• _抜粋本文_:
──────

技能実習制度は、制度運用の適正化に伴い受入れ人数は増加しています。例えば2023年12月時点で技能実習生数は約40万人に達し、そのうちベトナム人とインドネシア人で約半数以上を占めています。
法政大学教授の上林千恵子氏の分析では「受入れにはデメリットを上回るメリットがある」と評価され、中小企業の経営改善に寄与すると指摘されています(上林千恵子.『中小企業における外国人雇用者のニーズと課題』(2024)。
以上の背景から、地域社会や受入企業は制度の意義を理解し、実習生を支援・受容する役割を果たすことが求められています。
1.技能実習生が持つイメージ
技能実習生は来日前に「日本で技術を学び高収入を得たい」という期待を抱く人が多い一方、来日後は言語や生活習慣の違いに戸惑う場合もあります。
例えば、「技能実習生は技術習得に努める」ことが法律で定められており、母国への技能移転が大きな目的です。しかし実際には、日本語が十分でないまま職場に配属されることや、長時間労働・作業内容の厳しさに驚くことがあります。
賃金面でも、日本の給与水準や物価は母国の期待と異なるケースもあり、生活費の高さに驚く実習生もいます。
こうした来日前後のギャップを理解し、企業・地域が事前説明や丁寧なフォローを行うことが大切です。実習生個人としても努力目標を持ちながら、文化や制度の違いへの適応に向けて意欲的に学ぶ姿勢が求められます。
2.受入企業としてできること
受入企業は、実習生が安心して働き学べる環境を整えるために積極的に支援できます。主な支援策には以下のようなものがあります。
(1) 日本語研修の工夫
日本語教育の機会を充実させます。例えば愛知県の整備会社では、監理団体と連携して年3~4回の日本語テストを実施し、上位者に奨励金を支給しています。このような工夫により実習生の学習意欲が高まり、日本語能力試験合格者も増加しています。

──────

• _確認用データ_:

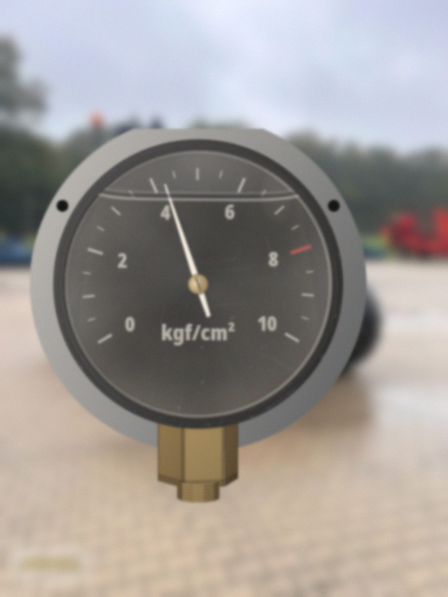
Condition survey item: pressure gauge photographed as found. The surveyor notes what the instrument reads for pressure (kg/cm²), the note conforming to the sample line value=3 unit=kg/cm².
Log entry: value=4.25 unit=kg/cm²
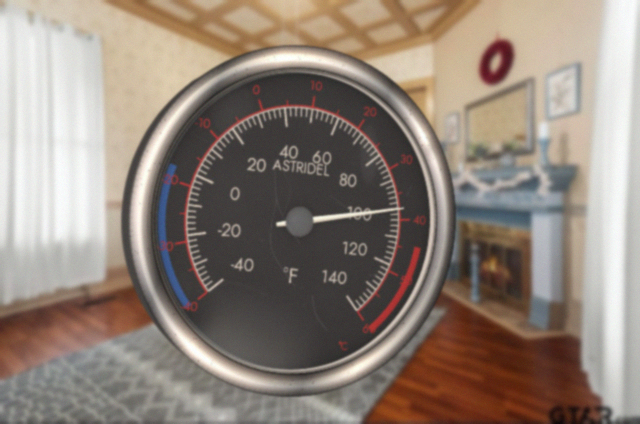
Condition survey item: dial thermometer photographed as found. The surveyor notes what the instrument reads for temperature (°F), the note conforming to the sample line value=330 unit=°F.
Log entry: value=100 unit=°F
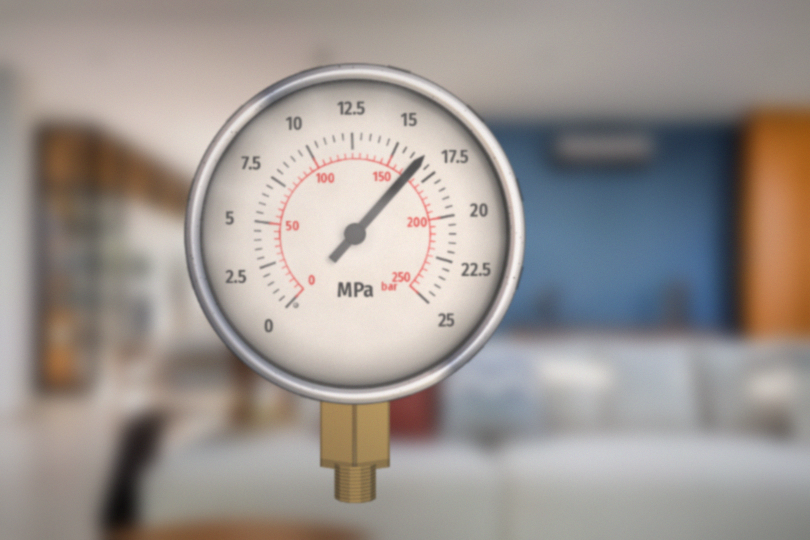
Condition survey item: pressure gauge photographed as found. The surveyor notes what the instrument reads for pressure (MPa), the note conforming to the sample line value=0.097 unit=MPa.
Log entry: value=16.5 unit=MPa
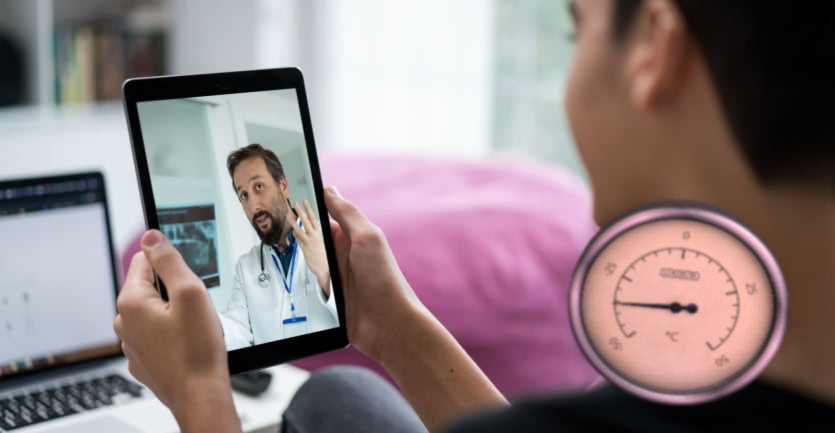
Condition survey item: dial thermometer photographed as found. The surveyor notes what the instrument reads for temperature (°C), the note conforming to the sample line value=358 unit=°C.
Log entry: value=-35 unit=°C
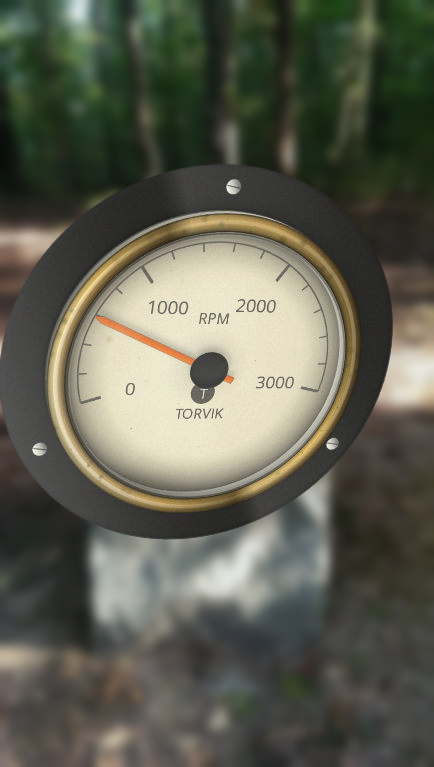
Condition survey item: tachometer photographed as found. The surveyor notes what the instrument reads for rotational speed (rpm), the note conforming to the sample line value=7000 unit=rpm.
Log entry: value=600 unit=rpm
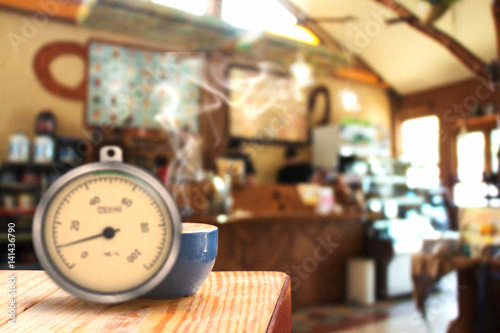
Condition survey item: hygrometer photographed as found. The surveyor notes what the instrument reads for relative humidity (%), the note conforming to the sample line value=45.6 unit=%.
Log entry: value=10 unit=%
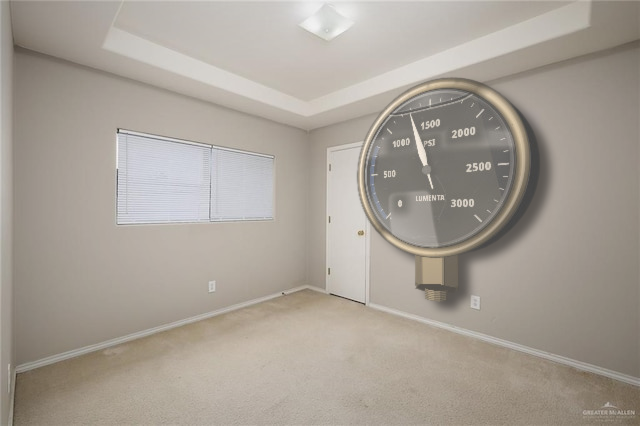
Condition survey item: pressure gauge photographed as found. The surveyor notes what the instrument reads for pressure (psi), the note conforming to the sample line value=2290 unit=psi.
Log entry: value=1300 unit=psi
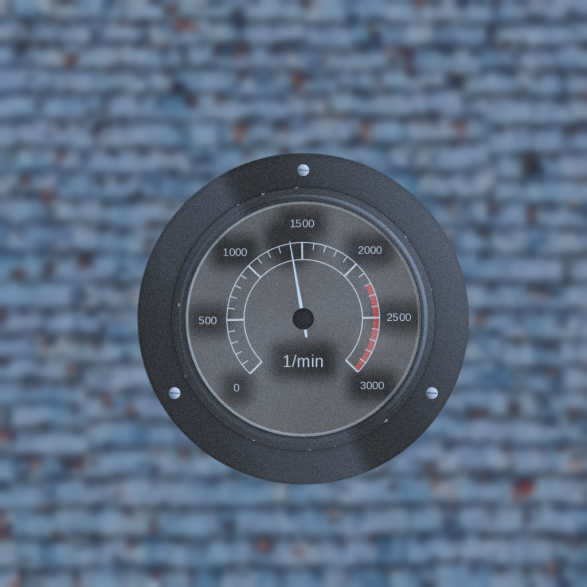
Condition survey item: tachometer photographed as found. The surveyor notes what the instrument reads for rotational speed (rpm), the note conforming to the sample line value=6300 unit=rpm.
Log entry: value=1400 unit=rpm
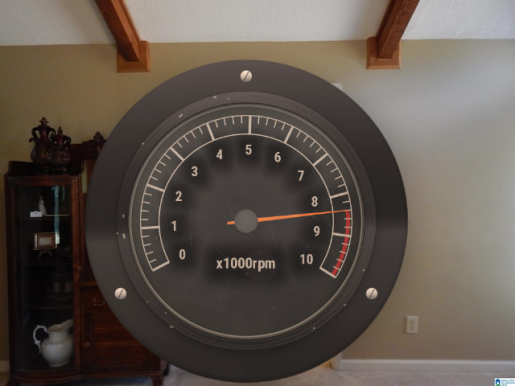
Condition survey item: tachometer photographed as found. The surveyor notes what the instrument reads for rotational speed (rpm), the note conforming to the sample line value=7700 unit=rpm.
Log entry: value=8400 unit=rpm
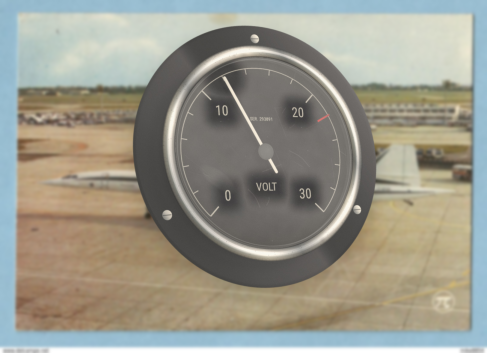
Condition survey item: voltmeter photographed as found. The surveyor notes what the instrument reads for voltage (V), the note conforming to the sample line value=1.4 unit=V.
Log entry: value=12 unit=V
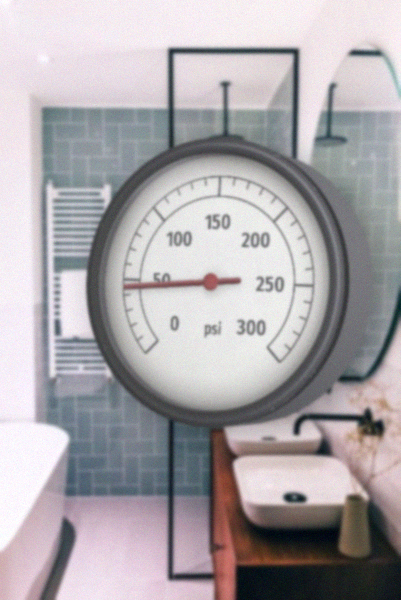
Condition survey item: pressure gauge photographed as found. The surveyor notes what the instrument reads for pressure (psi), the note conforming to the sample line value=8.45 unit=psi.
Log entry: value=45 unit=psi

──────

• _作業指示 A_:
技能実習制度の文章で「日本語教育の機会を充実させます」で始まる段落を、主な事実を残したまま箇条書きにまとめてください。
• _作業指示 B_:
技能実習制度の文章を、最後の文の後から書き継ぐ。

• _解答欄 A_:
・日本語教育の機会を充実させる。
・例:愛知県の整備会社が監理団体と連携し、年3~4回の日本語テストを実施して、上位者に奨励金を支給している。
・その結果、実習生の学習意欲が高まり、日本語能力試験の合格者も増えている。

• _解答欄 B_:
(2) 生活・文化のサポート
寮や住居の生活環境整備、ゴミの分別や買い物・交通マナーなど日本の生活習慣の指導を行います。ある企業では監理団体と協力して、実習生にゴミ出しや買い物方法を丁寧に教え、安心して暮らせる環境づくりを進めました。
(3) 個別フォロー
企業トップ自らが実習生とコミュニケーションを図り、一人ひとりに向き合います。ある整備会社では社長が定期的に現場を巡回して実習生を励まし、管理者が学習進捗を確認していました。その結果、実習生の満足度が高まり、失踪者も出ていないと報告されています。
(4) 職場環境づくり
メンター制度やチーム作業などで実習生が孤立しない職場をつくります。また、社員との交流会やレクリエーションを実施して、実習生と日本人社員の信頼関係を醸成します。職場の人間関係が良好だと実習生の定着率が向上します。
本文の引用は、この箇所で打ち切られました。